This is the second part of a two-part blog series exploring how my colleague and I at W4 Games used Arm Performance Studio to optimize Godot’s mobile render for Android mobile devices.
In part 1, I walked through the process of using Streamline and the Performance Advisor to confirm a bandwidth bottleneck and validate that the bandwidth optimization we did worked correctly.
In this part, we are going to look at a more complex scene and use a combination of Streamline and the Mali Offline Compiler to identify high impact optimizations that improve performance without adding significant complexity to the renderer.

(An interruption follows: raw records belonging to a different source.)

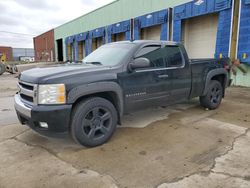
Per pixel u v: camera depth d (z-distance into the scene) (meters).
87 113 3.46
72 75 3.35
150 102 4.37
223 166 2.95
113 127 3.81
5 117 5.45
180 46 4.98
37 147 3.63
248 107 6.16
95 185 2.58
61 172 2.87
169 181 2.63
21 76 3.75
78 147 3.61
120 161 3.13
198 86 5.31
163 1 13.48
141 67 3.93
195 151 3.41
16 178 2.75
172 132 4.23
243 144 3.64
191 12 11.52
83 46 24.48
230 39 9.77
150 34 15.23
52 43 33.34
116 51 4.34
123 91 3.88
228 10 9.76
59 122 3.22
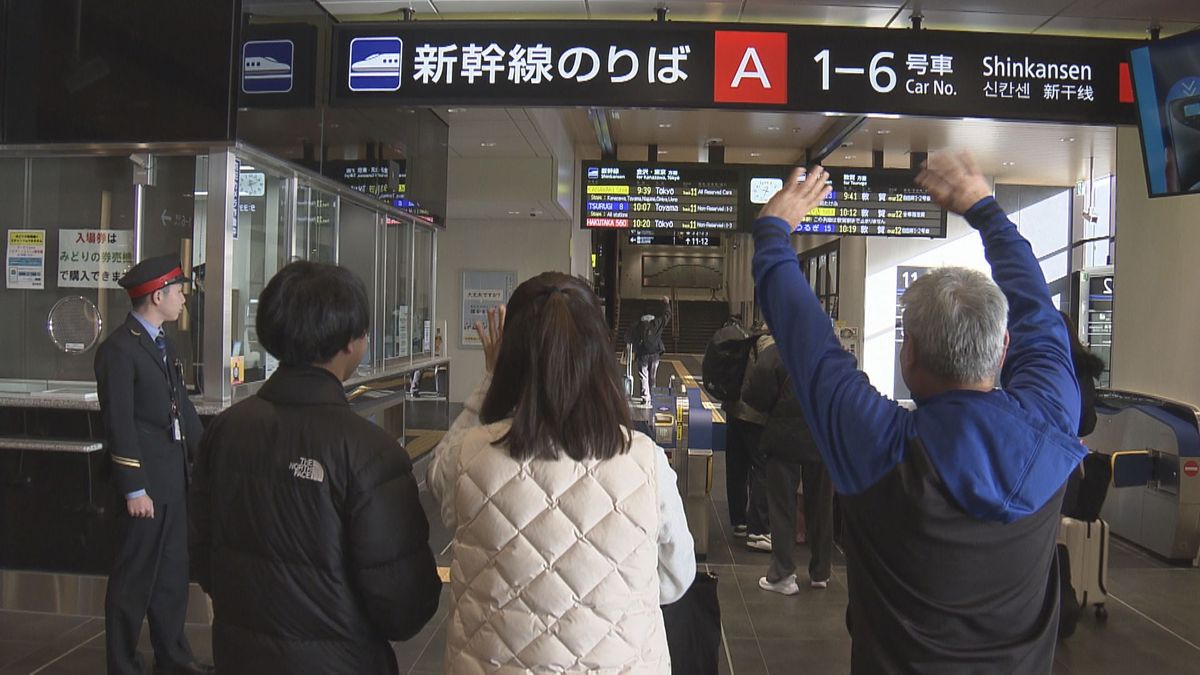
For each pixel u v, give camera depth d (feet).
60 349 15.79
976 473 4.37
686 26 13.03
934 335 4.64
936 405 4.61
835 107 13.06
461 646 4.60
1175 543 17.40
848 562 4.92
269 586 5.19
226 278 14.34
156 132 14.07
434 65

Godot is a fully featured, cross platform, free, and open-source game engine that is widely used for making games on mobile devices (among other platforms). It features an easy to use and incredibly capable editor that can run almost anywhere that the engine can run. Weighing in at under 100 mb, it’s a great tool for making games that run practically anywhere.
In 2023, Godot released its biggest update yet, increasing to version 4. Godot 4 came with several groundbreaking new features, among them was the move to using a Vulkan API backend for advanced rendering. The new Vulkan-based renderer came with substantial improvements to both quality and performance as well as several exciting new features (like real time dynamic global illumination). However, the new renderer and new features were optimized for Desktop architectures and left the performance of Godot using Vulkan on Mobile lagging behind the simpler, less feature-rich OpenGL backend.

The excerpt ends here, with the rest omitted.